Ethnic Theater - Jewish
Theater for the New City
Julia Pascal brings her own piercing, powerful interpretation of “The Dybbuk” to the stage. The British playwright/director takes this timeless Yiddish classic into the 20th century, as she interweaves past and present.
Pascal’s “Dybbuk,” which originated in England in 1992 and toured the United Kingdom and Europe, is now enjoying its American premiere off Broadway this month. The piece makes its impact as part of the Theater for the New City’s Dream Up Festival.
Pascal’s take on “The Dybbuk” is expressionistic in form and substance—and yet intensely realistic. With the work of her colleague Thomas Kampe, the stage set portrays a bleak, seedy Ghetto room. Buckets, blankets, ladders, palettes, and old clothes (used in numerous ways) provide the only décor.
The playwright has skillfully created a play within a play within a play, rather like a nest of Russian dolls, taking the viewer from a shaky hold on the present back to a legendary past. The tale begins in the present. A British woman goes to Germany, where she senses the country is full of wandering dybbuks (or lost souls). As the Old Testament has it, any one who does not live out his appointed years (three score and ten) is destined for that role. And indeed the millions of Jews who were exterminated in the Holocaust fitted that profile.
The woman imagines a 1942 ghetto scene, where five Jews (two men and three women) await deportation. “This is a mistake,” one woman cries (or words to that effect). “I’m not Jewish. Only my father. My mother is Christian.” But the others laugh at her protestations. Though hungry, cold, and terrified, they manage to turn their minds back to medieval times, as one of the five gets the idea that they act out “The Dybbuk.” But again and again they are reminded of the present, as deportation trains roar in the background.
The British/European cast (Juliet Dante, Stefan Karsberg, Adi Lerer, Simeon Perlin, Anna Savva) show strength and versatility, as their words, gestures, movement, and ensemble work play out the story.

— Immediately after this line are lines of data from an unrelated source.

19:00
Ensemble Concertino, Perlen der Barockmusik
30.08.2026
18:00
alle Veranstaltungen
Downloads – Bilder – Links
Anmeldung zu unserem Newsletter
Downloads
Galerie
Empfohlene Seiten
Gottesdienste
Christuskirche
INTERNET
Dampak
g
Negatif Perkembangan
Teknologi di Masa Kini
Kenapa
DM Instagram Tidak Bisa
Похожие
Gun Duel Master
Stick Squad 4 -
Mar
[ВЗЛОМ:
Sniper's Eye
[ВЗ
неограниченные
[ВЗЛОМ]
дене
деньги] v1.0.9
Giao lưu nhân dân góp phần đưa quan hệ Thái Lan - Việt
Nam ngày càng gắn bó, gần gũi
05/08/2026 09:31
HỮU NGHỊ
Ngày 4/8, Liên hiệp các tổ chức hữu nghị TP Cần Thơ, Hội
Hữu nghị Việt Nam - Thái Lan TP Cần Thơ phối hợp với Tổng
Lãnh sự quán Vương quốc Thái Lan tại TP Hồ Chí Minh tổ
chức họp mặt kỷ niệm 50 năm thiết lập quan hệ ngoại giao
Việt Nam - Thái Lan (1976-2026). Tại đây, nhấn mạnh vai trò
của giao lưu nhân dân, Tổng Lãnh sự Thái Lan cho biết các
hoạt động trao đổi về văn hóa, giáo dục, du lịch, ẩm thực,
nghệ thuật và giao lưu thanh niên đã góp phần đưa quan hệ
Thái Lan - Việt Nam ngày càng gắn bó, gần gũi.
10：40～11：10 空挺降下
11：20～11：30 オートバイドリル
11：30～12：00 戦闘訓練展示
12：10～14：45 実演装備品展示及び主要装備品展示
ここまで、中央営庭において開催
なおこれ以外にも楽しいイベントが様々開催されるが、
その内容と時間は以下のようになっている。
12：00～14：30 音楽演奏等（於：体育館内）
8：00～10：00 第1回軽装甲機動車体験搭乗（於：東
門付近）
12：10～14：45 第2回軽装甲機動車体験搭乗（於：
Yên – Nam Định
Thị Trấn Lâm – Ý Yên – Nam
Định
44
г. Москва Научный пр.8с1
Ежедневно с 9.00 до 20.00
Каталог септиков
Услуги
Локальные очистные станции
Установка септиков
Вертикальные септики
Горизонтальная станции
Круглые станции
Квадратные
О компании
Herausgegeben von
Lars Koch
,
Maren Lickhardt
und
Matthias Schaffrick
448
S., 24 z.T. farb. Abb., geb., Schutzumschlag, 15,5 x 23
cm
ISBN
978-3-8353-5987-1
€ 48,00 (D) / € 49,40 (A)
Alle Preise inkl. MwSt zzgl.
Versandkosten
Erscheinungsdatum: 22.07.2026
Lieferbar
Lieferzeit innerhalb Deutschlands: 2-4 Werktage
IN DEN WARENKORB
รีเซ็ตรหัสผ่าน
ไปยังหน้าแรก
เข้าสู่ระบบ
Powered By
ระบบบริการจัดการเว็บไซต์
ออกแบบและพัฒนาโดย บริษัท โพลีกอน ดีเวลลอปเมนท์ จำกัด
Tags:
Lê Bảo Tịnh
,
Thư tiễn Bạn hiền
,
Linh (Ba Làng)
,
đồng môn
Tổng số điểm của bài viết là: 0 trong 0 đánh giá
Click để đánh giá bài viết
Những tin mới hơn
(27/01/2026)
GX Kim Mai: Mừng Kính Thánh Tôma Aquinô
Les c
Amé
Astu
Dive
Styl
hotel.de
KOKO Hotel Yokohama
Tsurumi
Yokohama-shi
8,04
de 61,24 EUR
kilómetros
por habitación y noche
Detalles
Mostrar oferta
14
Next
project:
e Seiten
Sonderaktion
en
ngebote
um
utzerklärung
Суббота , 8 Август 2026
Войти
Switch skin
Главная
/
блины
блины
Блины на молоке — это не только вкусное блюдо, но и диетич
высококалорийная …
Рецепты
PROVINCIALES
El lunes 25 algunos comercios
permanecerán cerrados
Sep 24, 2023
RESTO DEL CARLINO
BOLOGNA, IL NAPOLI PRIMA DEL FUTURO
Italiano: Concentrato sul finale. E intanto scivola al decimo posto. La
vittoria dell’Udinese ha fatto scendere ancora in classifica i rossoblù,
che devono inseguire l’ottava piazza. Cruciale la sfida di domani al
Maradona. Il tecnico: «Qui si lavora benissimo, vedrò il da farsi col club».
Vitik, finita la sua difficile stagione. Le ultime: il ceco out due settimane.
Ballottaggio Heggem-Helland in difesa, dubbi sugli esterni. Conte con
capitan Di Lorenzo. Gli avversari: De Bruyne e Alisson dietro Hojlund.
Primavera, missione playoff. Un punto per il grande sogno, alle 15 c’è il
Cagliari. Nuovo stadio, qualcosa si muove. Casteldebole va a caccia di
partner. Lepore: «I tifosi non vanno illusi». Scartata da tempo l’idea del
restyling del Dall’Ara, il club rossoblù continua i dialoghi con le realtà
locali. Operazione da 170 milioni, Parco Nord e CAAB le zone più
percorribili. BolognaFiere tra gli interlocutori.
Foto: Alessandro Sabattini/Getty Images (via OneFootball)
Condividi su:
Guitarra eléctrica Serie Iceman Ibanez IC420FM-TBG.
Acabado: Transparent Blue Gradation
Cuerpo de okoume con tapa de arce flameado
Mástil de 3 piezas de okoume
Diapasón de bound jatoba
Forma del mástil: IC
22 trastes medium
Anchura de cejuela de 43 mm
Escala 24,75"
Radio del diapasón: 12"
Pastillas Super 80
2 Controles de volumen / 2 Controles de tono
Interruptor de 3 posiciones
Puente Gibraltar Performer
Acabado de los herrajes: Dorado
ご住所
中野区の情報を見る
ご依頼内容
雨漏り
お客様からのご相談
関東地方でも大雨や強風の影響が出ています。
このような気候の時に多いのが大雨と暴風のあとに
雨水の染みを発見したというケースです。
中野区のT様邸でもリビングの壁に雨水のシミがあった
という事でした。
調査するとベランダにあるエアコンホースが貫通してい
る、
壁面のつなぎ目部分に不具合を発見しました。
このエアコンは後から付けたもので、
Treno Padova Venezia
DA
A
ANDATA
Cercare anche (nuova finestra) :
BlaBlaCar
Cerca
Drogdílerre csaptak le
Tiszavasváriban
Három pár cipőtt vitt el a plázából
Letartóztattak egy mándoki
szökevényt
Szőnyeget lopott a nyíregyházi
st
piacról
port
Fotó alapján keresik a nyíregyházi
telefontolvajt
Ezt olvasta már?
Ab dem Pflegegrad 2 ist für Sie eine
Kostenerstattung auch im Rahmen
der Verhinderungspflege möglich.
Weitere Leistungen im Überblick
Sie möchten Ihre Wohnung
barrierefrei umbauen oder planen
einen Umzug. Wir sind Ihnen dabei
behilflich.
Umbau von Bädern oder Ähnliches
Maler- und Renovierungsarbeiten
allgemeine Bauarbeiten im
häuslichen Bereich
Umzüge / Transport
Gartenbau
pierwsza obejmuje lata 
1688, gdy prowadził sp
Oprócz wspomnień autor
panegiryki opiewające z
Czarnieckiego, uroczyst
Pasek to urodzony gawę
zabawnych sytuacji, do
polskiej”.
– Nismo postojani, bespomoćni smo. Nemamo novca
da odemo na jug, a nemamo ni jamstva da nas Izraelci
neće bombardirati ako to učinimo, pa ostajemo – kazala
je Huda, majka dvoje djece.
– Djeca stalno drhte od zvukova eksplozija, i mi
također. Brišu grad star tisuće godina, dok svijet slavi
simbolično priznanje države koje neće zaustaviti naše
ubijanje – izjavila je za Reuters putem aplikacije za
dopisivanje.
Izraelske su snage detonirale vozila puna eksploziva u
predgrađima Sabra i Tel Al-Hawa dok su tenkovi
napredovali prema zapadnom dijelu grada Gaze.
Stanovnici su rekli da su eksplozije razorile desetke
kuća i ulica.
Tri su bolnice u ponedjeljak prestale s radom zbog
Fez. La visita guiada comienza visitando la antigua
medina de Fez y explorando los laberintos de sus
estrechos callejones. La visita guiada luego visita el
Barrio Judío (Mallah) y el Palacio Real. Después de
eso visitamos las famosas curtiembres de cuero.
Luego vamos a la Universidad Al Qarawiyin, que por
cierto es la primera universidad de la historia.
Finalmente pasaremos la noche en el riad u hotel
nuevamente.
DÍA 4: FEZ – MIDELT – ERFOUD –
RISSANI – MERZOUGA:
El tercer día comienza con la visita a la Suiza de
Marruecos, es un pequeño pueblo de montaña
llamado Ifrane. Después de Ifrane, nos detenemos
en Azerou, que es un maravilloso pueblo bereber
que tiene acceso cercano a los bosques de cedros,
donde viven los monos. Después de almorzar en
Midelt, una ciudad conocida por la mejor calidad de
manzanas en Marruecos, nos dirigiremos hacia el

This “Dybbuk” reminds one once again of the power of theater—of the value of story-telling and story-performance—even (and perhaps especially) in the direst of circumstances. Think Terezin, where the doomed Jews created music, art, drama—and especially drama. Think of“Our Country’s Good,” a play about English convicts who land in bleak Australia. Theater offers a kind of resurrection.
In all, Pascal’s “Dybbuk” is a statement about the stubborn human will to live and to create. And indeed the play ends on an ambivalent note, as a seemingly long parade of victims march off--not only to death, but perhaps to a renewal of life.
There is surely hope in Pascal’s bleak piece, but it is also a reminder that we Jews are forever haunted—by our thousands of years of history and, more specifically, by our recent Holocaust.